In the early modern period, as Japan rapidly “modernized” to try to gain equal footing, politically and otherwise, with Europe and the United States, planners developed Shin-Sekai (which means “new world”). The area was half modeled after New York City, and half after Paris, with the Eiffel-Tower-inspired Tsutenkaku (the name means “tower reaching the heavens”) as the centerpiece. There was an immensely popular amusement park, Luna Park, located there from 1912 until its closing in 1923. Tsutenkaku was connected to Luna Park by aerial cable car, another modern marvel at the time, and ching-ching of streetcars could be heard from the nearby boulevards. The neon nights, clattering of wooden-shoed feet and giggling of youthful kimono-clad women in Shin-Sekai continued day and night. The brilliant glow of Tsutenkaku could be seen from anywhere in a metropolis that was not yet dominated by high-rise buildings. Shin-Sekai was, to Osakans of the time, truly a marvelous new world.
After the war, however, when most of Osaka had been burnt clean to the ground and the original Tsutenkaku heartlessly dismantled for parts in desperate support of the war effort, Shin-Sekai had seen its final days as Osaka’s glamorous entertainment district. Almost no effort was put into redeveloping the area in the postwar period, and it diminished into a run-down residential neighborhood. Yakuza gangsters operated in the area until the 1990s, giving Shin-Sekai a reputation as being dangerous that still lingers to this day, and after the Yakuza left, the homeless moved in to occupy the space, which did nothing to improve its image. A faint smell of piss mixed with rotting garbage had come to permeate the air of this former playground for the young.
But all was not lost. Surviving citizens of the neighborhood had not forgotten the glamour of the former Shin-Sekai, and even though the district was physically not what it used to be, the pride and culture of the area remained unscathed. Thanks largely to the efforts of neighborhood donations and volunteers, Tsutenkaku was rebuilt in 1956 in a slightly altered form from the original tower, and began to draw attention as a tourist attraction. Hitachi began sponsoring the tower in 1957—and still does today—dressing it with neon lights that the company renews periodically.
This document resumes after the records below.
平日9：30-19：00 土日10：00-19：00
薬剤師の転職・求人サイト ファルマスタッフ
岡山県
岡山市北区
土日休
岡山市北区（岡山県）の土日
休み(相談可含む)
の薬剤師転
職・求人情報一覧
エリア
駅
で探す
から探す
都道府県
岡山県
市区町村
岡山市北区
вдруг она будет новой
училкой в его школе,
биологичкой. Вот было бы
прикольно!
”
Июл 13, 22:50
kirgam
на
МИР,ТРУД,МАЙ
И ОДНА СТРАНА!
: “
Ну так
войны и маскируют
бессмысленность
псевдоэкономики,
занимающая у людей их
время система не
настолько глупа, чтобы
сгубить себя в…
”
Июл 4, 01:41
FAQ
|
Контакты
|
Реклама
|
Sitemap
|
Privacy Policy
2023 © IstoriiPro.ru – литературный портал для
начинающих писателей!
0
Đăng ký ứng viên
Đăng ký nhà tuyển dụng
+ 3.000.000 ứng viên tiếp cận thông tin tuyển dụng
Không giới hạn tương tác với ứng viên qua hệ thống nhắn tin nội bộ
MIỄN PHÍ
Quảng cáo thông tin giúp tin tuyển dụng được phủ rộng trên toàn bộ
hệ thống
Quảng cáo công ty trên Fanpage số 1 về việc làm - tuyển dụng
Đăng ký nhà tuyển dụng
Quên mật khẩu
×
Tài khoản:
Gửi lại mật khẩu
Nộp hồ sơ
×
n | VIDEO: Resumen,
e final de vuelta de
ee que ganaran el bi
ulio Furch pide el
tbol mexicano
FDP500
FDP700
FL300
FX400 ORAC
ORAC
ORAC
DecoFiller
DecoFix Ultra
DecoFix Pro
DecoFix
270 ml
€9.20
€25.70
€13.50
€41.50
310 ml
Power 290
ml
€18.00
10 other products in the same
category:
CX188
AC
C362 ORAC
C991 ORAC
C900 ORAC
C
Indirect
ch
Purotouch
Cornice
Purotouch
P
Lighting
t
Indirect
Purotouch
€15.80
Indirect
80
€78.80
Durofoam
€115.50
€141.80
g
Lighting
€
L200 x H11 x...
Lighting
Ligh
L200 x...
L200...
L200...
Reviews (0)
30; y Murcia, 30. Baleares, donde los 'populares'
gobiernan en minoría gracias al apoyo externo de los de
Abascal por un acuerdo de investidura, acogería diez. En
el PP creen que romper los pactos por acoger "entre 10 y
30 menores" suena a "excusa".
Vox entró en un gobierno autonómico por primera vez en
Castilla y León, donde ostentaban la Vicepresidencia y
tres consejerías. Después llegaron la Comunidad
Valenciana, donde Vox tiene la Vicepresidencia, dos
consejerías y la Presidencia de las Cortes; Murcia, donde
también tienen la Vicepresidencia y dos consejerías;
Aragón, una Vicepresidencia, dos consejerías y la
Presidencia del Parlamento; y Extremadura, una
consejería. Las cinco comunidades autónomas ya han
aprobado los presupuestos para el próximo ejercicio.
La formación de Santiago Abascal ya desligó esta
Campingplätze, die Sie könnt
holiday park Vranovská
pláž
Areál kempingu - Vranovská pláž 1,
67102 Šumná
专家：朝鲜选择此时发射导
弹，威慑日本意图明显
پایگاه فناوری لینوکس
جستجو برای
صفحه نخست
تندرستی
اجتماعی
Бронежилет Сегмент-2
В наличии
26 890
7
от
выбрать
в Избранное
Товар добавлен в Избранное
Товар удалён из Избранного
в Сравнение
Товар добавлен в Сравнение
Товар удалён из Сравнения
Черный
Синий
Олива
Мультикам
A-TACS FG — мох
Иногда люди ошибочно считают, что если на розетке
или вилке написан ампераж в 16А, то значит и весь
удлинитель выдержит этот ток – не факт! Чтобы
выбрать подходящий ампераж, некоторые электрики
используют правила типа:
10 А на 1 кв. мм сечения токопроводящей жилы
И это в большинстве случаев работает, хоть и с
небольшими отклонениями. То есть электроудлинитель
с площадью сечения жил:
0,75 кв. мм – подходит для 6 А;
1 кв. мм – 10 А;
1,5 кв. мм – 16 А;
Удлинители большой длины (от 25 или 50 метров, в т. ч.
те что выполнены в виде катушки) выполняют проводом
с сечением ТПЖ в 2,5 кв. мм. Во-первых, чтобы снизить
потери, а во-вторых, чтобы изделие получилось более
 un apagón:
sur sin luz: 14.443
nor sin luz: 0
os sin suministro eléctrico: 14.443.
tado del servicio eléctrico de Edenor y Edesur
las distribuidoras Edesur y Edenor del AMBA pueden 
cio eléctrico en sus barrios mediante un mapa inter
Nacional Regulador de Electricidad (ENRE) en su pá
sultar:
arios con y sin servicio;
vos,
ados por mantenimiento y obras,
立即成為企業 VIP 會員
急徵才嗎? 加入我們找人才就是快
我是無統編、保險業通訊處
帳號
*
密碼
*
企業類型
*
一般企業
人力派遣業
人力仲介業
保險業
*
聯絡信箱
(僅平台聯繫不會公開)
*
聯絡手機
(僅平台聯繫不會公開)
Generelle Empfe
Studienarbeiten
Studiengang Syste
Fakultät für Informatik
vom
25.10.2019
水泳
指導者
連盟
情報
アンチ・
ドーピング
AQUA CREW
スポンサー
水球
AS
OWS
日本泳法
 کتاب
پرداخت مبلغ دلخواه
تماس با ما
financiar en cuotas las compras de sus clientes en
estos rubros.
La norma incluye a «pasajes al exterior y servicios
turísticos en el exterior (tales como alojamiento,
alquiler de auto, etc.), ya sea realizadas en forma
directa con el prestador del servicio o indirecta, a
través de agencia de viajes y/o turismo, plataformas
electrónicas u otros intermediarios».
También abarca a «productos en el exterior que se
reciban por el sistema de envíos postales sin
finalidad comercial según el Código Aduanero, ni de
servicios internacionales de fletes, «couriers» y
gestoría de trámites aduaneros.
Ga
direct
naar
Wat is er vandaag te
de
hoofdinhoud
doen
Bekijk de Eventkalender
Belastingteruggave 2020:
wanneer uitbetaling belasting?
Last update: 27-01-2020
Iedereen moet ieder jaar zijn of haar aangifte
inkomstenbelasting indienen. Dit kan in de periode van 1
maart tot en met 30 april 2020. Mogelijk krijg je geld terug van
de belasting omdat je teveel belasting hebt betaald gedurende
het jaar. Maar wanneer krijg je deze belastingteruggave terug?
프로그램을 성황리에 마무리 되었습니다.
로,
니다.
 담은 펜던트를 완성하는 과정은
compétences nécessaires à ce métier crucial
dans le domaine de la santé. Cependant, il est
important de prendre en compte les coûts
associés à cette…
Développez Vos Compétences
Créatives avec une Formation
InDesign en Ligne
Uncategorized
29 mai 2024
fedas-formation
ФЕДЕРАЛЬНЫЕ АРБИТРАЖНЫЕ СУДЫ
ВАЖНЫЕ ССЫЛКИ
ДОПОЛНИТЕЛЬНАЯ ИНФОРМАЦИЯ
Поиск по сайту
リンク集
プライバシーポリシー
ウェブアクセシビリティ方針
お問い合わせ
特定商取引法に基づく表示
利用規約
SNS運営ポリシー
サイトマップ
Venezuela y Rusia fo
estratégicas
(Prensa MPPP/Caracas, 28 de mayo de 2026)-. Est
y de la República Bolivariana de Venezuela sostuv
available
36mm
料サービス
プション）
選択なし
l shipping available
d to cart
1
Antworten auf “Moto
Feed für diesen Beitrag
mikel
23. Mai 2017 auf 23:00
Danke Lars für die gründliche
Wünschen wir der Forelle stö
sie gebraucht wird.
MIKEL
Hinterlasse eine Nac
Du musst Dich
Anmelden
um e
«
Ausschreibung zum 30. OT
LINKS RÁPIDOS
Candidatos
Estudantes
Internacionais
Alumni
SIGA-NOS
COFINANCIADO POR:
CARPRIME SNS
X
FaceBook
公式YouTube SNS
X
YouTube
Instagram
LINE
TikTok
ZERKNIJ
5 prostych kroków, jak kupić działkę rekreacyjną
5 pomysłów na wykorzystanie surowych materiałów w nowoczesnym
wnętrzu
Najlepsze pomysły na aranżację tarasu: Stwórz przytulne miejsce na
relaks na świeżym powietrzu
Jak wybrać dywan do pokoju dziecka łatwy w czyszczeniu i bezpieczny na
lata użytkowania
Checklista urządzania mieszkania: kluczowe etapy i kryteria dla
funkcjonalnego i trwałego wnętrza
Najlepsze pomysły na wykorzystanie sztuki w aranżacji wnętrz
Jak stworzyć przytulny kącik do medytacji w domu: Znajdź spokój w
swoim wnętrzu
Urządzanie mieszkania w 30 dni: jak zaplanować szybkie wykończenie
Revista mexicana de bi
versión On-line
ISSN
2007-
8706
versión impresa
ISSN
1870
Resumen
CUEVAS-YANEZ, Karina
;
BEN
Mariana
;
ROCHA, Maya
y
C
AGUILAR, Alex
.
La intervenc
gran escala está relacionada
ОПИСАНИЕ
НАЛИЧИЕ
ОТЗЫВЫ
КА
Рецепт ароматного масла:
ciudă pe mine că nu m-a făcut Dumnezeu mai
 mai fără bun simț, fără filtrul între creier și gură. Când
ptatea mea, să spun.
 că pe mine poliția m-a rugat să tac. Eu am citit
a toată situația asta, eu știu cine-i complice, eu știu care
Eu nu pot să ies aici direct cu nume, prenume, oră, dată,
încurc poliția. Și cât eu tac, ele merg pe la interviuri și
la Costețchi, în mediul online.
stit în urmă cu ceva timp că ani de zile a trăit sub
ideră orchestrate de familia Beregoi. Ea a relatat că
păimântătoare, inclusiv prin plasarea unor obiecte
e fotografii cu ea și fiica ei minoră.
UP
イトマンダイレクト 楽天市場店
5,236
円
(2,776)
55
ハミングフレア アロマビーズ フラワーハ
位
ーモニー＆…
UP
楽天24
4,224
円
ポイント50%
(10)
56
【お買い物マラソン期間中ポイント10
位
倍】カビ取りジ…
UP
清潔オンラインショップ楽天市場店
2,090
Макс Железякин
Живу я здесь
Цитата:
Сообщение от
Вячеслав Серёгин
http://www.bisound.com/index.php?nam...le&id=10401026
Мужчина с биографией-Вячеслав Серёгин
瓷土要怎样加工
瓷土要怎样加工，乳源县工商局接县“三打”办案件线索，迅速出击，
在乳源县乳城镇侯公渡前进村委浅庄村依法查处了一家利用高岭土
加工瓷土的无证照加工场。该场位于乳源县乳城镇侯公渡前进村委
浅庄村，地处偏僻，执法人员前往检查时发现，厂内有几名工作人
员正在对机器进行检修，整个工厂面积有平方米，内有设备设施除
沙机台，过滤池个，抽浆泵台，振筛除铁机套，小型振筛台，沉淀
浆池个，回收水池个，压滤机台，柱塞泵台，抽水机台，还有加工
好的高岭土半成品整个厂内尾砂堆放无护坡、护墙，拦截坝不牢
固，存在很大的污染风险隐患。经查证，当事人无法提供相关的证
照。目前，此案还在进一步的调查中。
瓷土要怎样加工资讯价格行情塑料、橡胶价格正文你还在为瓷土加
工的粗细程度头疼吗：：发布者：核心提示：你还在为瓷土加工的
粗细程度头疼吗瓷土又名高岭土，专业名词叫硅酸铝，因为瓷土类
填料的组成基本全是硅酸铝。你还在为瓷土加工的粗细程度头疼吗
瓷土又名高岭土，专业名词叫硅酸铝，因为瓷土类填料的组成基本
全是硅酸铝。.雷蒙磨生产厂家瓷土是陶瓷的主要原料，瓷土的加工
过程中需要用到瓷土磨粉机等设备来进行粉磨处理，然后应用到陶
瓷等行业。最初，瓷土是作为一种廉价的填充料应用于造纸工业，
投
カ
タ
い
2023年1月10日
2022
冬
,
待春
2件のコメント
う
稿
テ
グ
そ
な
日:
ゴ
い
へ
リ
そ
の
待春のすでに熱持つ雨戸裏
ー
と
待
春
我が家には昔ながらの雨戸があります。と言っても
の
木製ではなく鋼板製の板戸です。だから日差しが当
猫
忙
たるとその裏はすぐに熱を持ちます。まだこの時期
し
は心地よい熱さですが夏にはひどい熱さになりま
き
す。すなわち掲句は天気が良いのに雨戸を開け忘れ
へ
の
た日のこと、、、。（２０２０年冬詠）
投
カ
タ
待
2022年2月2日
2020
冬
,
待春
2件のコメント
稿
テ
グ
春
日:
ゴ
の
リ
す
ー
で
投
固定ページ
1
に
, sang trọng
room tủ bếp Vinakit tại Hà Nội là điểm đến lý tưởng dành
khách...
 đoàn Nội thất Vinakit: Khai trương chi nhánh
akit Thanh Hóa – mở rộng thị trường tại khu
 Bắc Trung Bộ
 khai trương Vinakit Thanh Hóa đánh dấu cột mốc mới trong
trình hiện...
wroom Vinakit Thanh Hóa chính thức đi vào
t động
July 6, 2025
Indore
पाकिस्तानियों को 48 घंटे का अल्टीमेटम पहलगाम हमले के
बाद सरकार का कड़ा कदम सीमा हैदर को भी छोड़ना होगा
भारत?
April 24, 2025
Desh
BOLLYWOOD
This resulted in Tsutenkaku becoming a beautiful thing to see at night, in contrast to the dull, metallic spectacle it provided during the day. The tower was not only a piece of local history; it had become a beacon of hope for wartime recovery. It was also an encouraging companion for this lost American who, alone on his floor mat in Rapunzel Ebisu III, looked out at the shining monolith in the dark and felt a faint stirring in his heart.
I imagine the way I felt looking out at the tower every night from my window was the same way many local residents must have felt when the tower’s reconstruction was finished and it once again soared in the sky. Through all the good times and all the tribulations, this simple, elegant tower waited for my return home every evening. Even during that first lonely Christmas full of regret and uncertainty, lying next to the cheap plastic tree from the hundred-yen shop, the warm rays of Tsutenkaku softly stealing through the windowpanes provided some semblance of comfort. Shin-Sekai may be a thing of the past, but its spirit, and the spirit of the Osakans who loved it, live on in this tower to the heavens.(Tsutenkaku, Shin-Sekai, and Den Den Town can be reached from Ebisucho Station on the Sakaisuji Subway Line.)